ACTRAV INFO: L’actualité internationale est marquée par l’épidémie Ebola qui a fait plus de 5000 morts, notamment en Afrique de l’ouest. Au niveau du Groupe Travailleur, quelles actions préconisez-vous au niveau de l’OIT pour informer et prévenir la propagation de l’épidémie Ebola auprès des travailleurs ?


Au cours de cette session, les trois présidents : Correia (Gouvernements) Rønnest (Employeurs) et Cortebeeck (Travailleurs) ont fait une déclaration pour d’abord exprimer nos sincères condoléances aux familles des victimes de l’épidémie Ebola qui sévit principalement en Afrique de l’ouest. Face à cette épidémie sans précédent, nous avons exprimé notre solidarité et notre admiration pour les personnels des services nationaux et internationaux de santé et les travailleurs humanitaires, les éducateurs et les personnes qui se chargent des inhumations.

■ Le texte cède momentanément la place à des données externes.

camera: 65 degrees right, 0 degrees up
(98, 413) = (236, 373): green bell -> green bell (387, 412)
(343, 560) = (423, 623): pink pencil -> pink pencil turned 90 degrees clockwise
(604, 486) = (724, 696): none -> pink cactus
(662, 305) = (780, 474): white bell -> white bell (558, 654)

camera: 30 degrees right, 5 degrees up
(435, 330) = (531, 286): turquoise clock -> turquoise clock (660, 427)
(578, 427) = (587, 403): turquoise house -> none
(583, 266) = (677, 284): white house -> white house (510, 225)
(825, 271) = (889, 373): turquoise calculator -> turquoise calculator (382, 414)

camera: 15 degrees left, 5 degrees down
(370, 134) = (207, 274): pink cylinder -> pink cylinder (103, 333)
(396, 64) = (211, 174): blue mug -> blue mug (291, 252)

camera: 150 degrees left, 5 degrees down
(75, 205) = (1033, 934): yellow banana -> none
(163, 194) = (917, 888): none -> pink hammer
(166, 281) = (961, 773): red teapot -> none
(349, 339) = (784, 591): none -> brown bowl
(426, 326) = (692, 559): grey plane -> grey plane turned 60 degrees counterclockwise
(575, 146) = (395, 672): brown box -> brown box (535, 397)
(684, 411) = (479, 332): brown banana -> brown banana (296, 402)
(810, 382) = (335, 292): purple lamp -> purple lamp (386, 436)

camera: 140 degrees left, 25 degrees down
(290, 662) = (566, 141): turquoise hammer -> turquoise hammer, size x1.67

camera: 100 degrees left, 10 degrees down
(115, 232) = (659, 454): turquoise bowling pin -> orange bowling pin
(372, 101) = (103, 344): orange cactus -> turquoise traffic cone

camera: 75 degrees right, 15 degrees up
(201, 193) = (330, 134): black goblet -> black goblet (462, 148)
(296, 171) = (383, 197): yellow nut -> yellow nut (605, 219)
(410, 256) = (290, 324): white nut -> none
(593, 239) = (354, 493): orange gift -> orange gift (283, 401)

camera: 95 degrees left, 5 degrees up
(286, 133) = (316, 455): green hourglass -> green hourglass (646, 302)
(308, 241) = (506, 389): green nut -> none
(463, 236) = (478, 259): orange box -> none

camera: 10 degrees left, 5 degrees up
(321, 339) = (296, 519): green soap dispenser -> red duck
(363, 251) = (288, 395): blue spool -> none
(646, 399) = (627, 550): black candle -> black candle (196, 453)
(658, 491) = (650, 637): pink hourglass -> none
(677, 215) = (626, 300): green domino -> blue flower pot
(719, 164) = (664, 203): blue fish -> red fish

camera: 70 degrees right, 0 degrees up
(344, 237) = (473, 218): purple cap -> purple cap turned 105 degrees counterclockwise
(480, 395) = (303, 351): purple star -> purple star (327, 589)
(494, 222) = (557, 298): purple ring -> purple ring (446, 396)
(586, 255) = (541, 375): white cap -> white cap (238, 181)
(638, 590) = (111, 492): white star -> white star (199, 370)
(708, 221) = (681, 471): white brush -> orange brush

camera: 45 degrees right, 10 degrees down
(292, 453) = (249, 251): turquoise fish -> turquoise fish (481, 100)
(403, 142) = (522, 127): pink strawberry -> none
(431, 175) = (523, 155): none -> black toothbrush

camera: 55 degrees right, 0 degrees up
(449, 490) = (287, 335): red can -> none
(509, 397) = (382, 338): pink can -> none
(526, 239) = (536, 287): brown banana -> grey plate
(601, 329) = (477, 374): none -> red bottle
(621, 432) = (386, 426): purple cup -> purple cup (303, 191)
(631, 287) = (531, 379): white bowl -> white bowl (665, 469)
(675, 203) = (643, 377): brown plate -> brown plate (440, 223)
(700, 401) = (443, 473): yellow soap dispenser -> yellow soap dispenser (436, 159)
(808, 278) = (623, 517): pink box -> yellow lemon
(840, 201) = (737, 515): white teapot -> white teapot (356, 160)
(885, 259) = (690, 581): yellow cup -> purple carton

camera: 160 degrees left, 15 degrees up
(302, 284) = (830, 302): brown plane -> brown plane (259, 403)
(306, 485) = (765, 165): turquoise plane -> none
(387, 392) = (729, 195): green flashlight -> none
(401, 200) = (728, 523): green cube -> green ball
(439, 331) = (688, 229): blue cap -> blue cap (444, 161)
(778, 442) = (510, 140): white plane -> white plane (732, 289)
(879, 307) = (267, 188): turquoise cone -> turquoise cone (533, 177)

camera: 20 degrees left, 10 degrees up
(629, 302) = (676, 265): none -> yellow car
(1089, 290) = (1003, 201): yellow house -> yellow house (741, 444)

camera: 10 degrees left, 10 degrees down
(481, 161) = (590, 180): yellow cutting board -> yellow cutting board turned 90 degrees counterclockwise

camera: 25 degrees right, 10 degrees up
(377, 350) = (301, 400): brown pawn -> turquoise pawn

Nous avons exprimé également nos préoccupations face aux conséquences socio-économiques et des effets négatifs qui en découlent pour le monde du travail, notamment dans les pays touchés par l’épidémie.

Au niveau du Groupe Travailleur, nous sommes prêts à apporter notre soutien aux populations affectées par le virus et nous encourageons l’OIT à poursuivre ses efforts dans ce sens afin de protéger les populations, les personnels de santé ainsi que les travailleurs humanitaires qui ne ménagent pas leurs efforts pour lutter contre cette épidémie qui a fait des milliers de victimes.